Within the context of the two broad directions and the three threads outlined, four pathways for action specify how the aim of improved whānau ora is to be achieved. These pathways are not mutually exclusive but are intended to work as an integrated whole. Whakatātaka sets out specific expectations of Crown agencies for each of the pathways over the next two to three years.

Pathway Four - Working across sectors.

This pathway directs the health and disability sectors to take a leadership role across the whole of government and its agencies to achieve the aim of whānau ora by addressing the broad determinants of health.

This pathway directs the health and disability sector to take a leadership role across the whole of government and its agencies to achieve the aim of whānau ora by addressing the broad determinants of health and organising services around the needs of whānau rather than sectors or providers.

Effective development and care of whānau should take economic and social situations, cultural frameworks, values and beliefs into account.
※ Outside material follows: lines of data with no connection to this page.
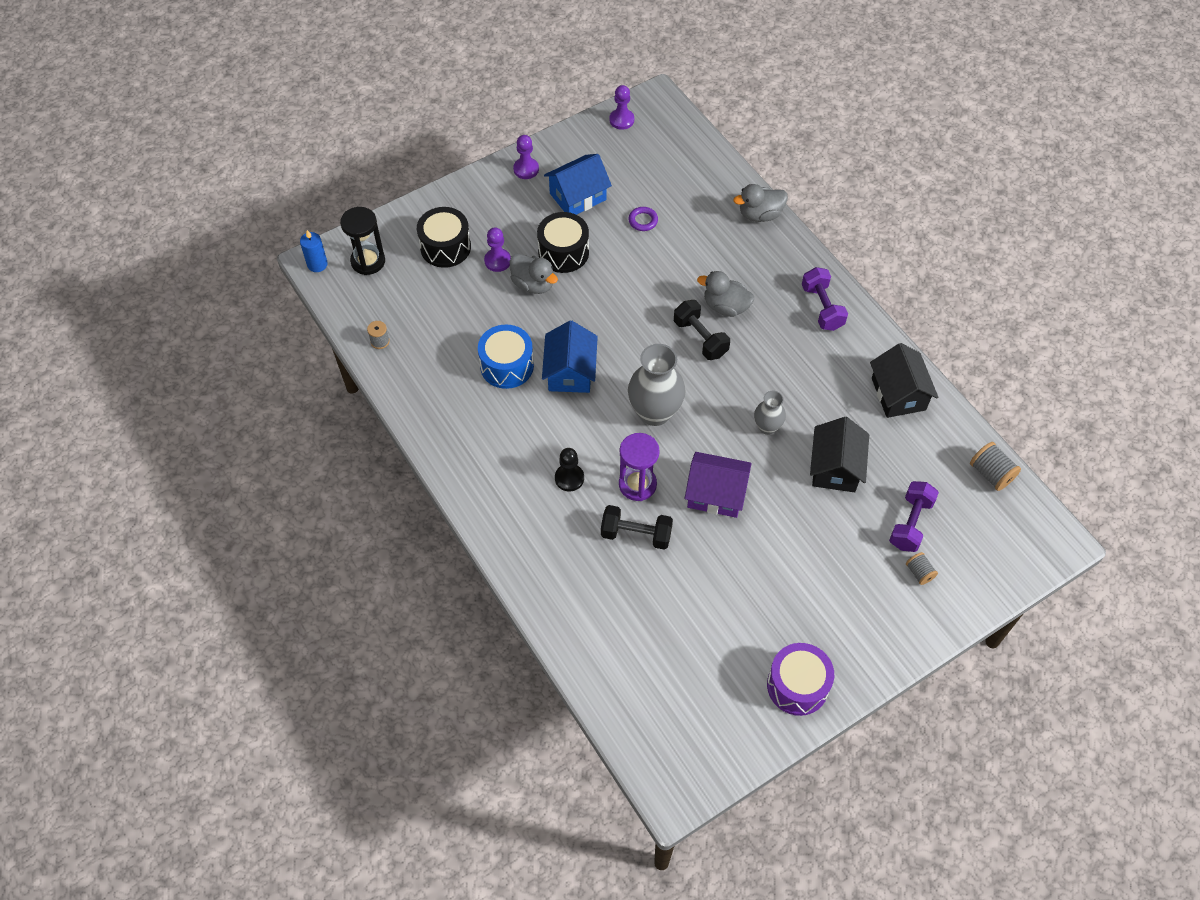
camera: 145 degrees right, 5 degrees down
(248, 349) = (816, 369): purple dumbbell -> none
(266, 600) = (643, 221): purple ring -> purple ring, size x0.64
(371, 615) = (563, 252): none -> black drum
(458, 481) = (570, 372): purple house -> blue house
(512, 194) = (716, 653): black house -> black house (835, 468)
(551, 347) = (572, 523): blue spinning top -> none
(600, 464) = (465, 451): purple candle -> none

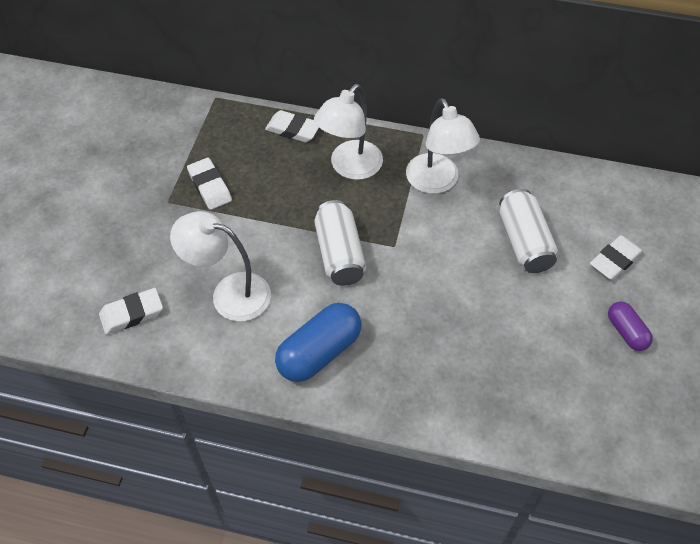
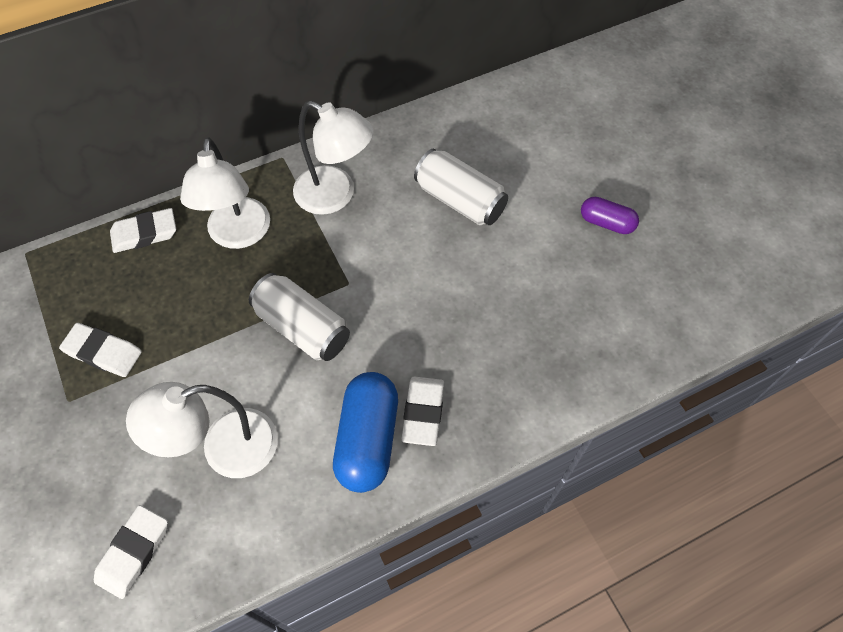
camera: 40 degrees left, 5 degrees up
(615, 260) = (545, 166): white eraser -> white eraser (423, 412)

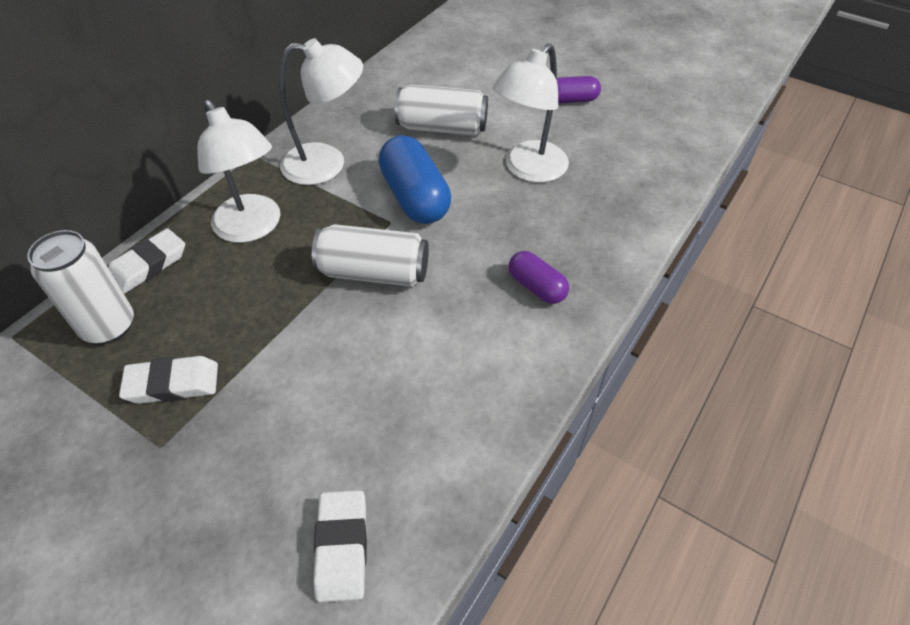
camera: 30 degrees left, 10 degrees down
(89, 277) = (109, 326): none -> white can
(224, 449) = (371, 404): white lamp -> white lamp (528, 170)
(367, 439) = (504, 330): blue capsule -> blue capsule (415, 197)
(423, 412) = (536, 287): white eraser -> purple capsule

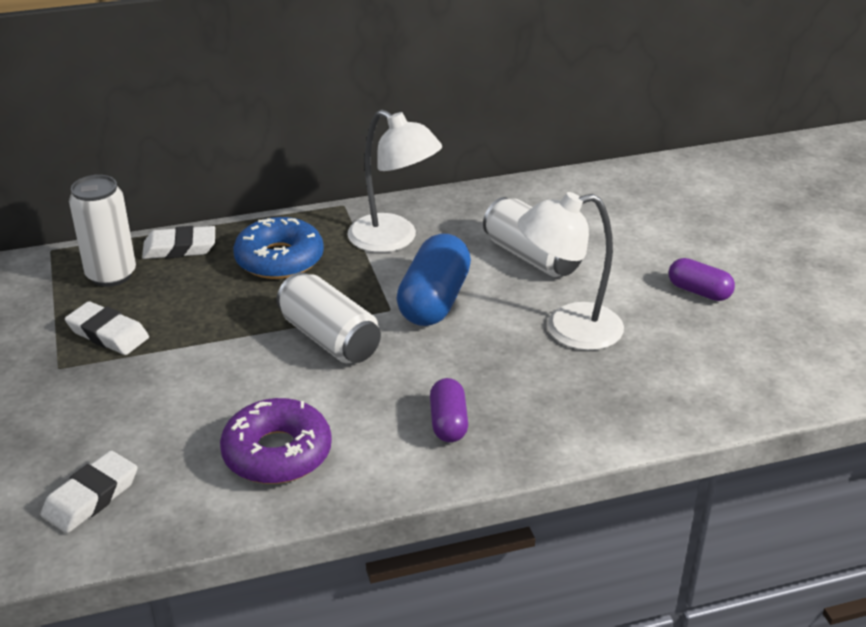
camera: 40 degrees right, 15 degrees down
(253, 228) = (279, 259): white lamp -> blue donut
(448, 394) = (277, 453): none -> purple donut

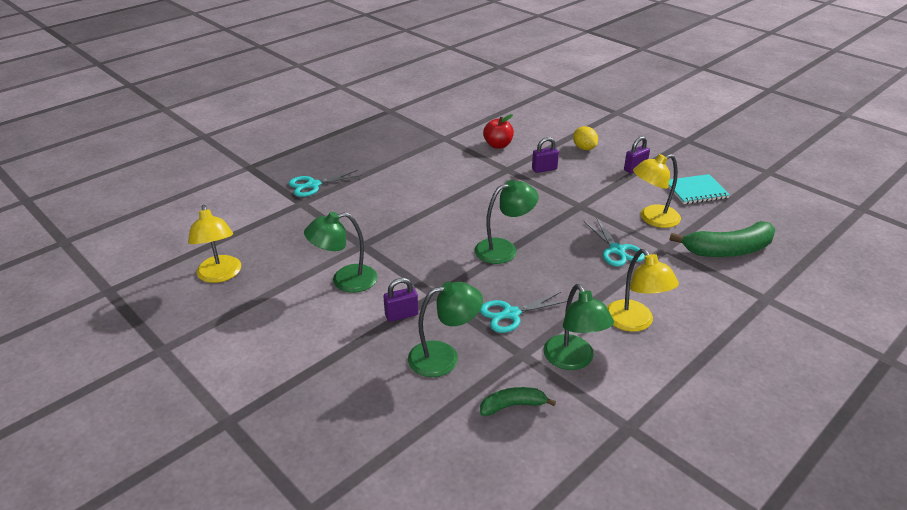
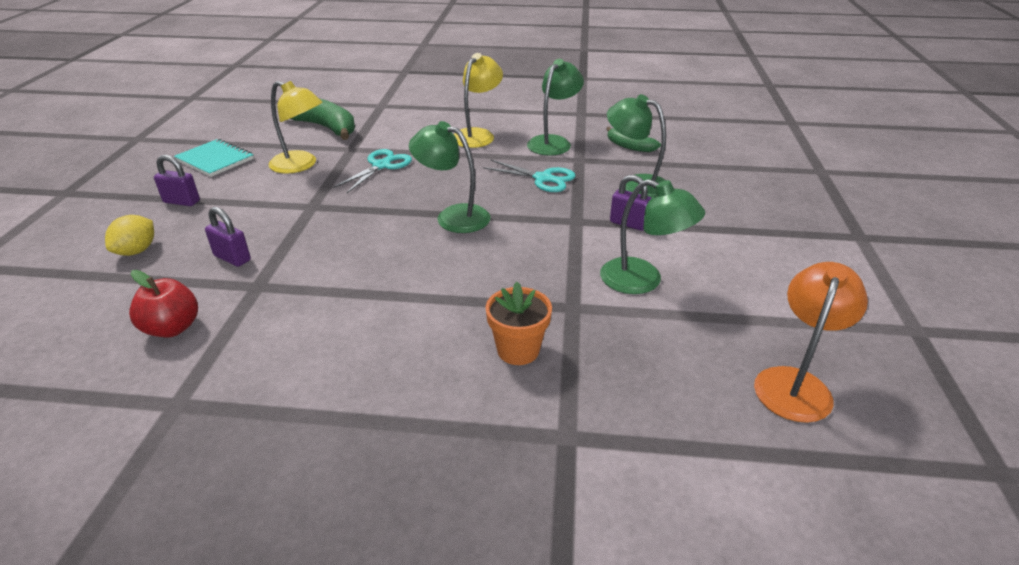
camera: 130 degrees left, 0 degrees up
(220, 275) = (795, 383): yellow lamp -> orange lamp
(313, 185) = (504, 464): turquoise scissors -> none
(359, 215) = (518, 350): none -> orange flower pot

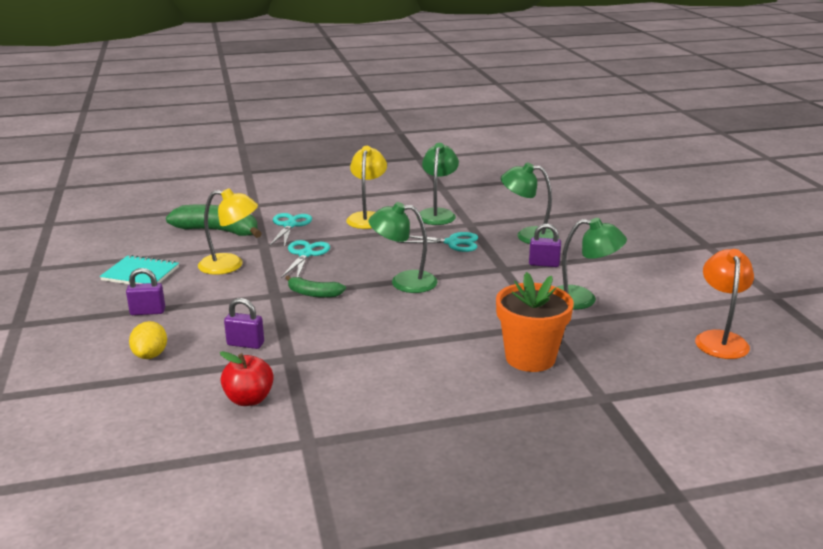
camera: 20 degrees left, 10 degrees down
(394, 131) = (289, 225): none -> turquoise scissors
(518, 350) = (530, 358): orange flower pot -> orange flower pot, size x1.53
(629, 146) = (501, 208): green banana -> green banana (313, 293)

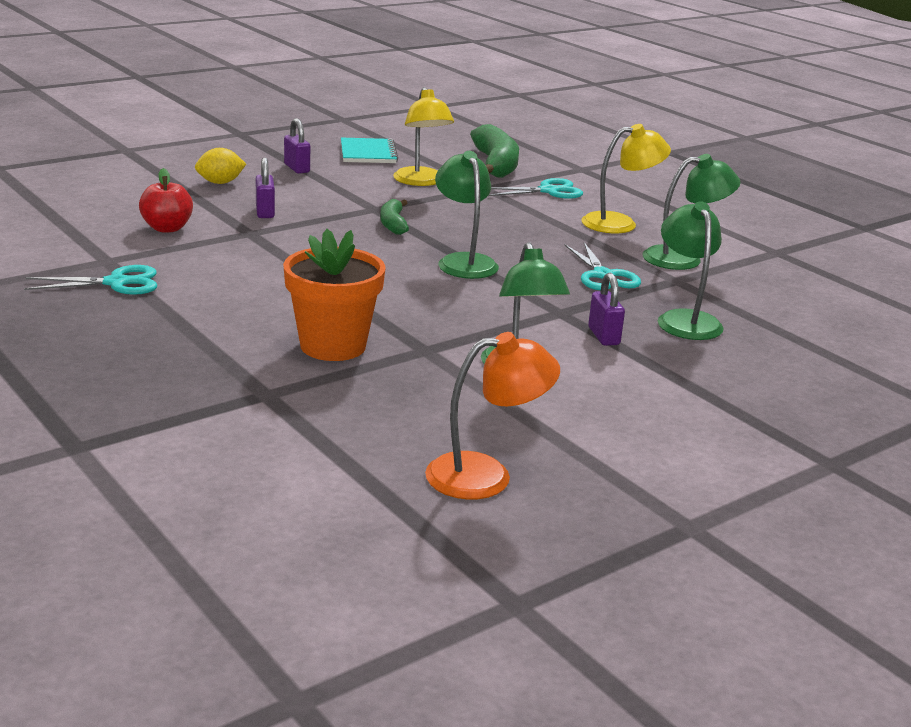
camera: 65 degrees right, 0 degrees up
(305, 254) = (482, 208): turquoise scissors -> turquoise scissors (116, 283)

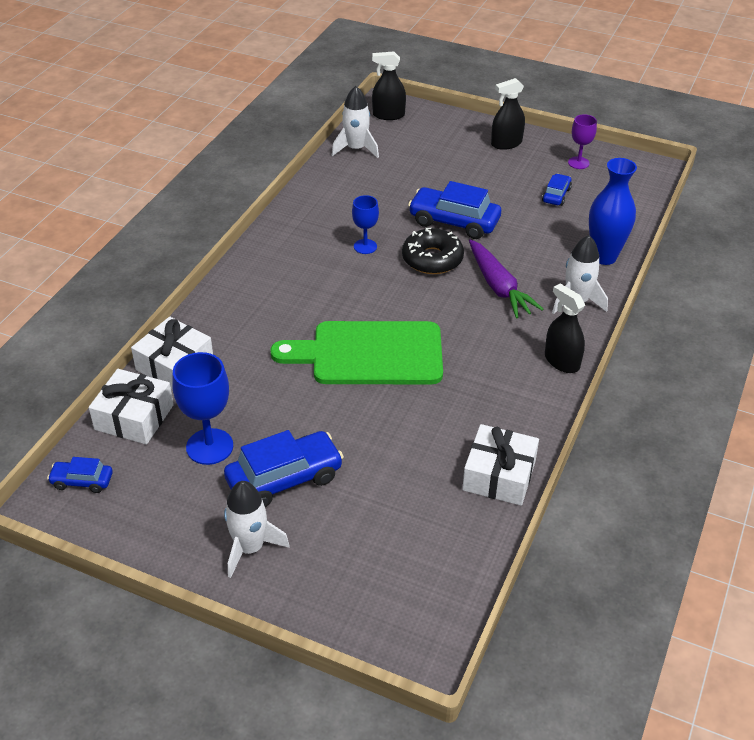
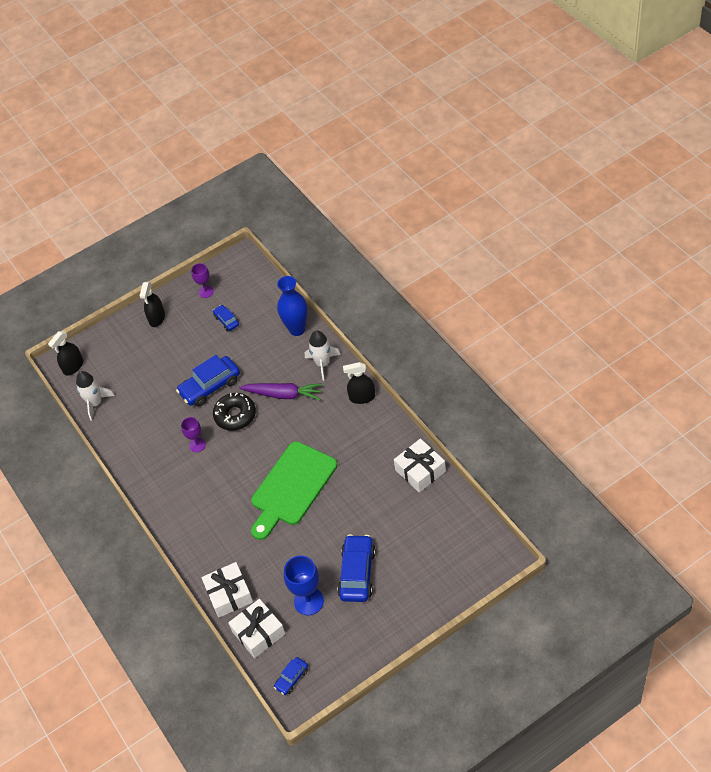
camera: 50 degrees left, 10 degrees up
(250, 548) = (394, 610): white rocket -> none
(365, 246) = (197, 445): blue goblet -> purple goblet

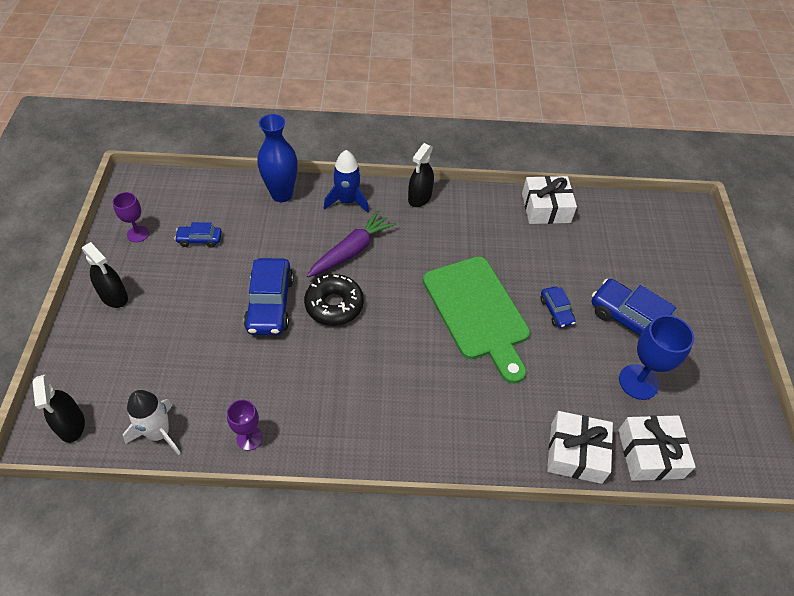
camera: 65 degrees left, 0 degrees up
(197, 445) = (338, 362): purple goblet -> purple goblet (249, 438)
(292, 678) = (732, 456): blue car -> blue car (556, 311)
(322, 364) = (347, 201): white rocket -> blue rocket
It should acknowledge whānau rights to high-quality and safe health services.

Prerequisites to improved whānau ora include:
• affordable, appropriate, available and effective education, income and housing
• affordable, appropriate, available and effective health and disability services
• ability to participate in te ao Māori
• ability to participate in New Zealand society as a whole
• a healthy environment.

Barriers to addressing these prerequisites include:
• unsafe working conditions with little job control
• unemployment
• inadequate housing
• crime
• high disparities in income and wealth
• unfavourable economic conditions
• violence
• discrimination
• institutionalised racism.

The work of other sectors impacts on the health of whānau, and the Ministry of Health is developing practical advice to other sectors on how they can contribute to reducing inequalities.

This advice will include:
• working intersectorally
• collecting ethnicity data
• best practice in relation to population groups
• behavioural risk factors
• social and economic determinants of health (eg, housing and education).

Improvements in whānau ora may also lead to positive outcomes for whānau in other areas, such as education and employment.

Te Ara Tuatahi (whānau development) is about supporting whānau to identify their own strengths and fostering the conditions required to build on those strengths. Te Ara Tuawha (working across sectors) is about government sectors and DHBs working together to address the wider determinants of Māori health and to co-ordinate the delivery of services to whānau to complement whānau, hapū and Māori community development.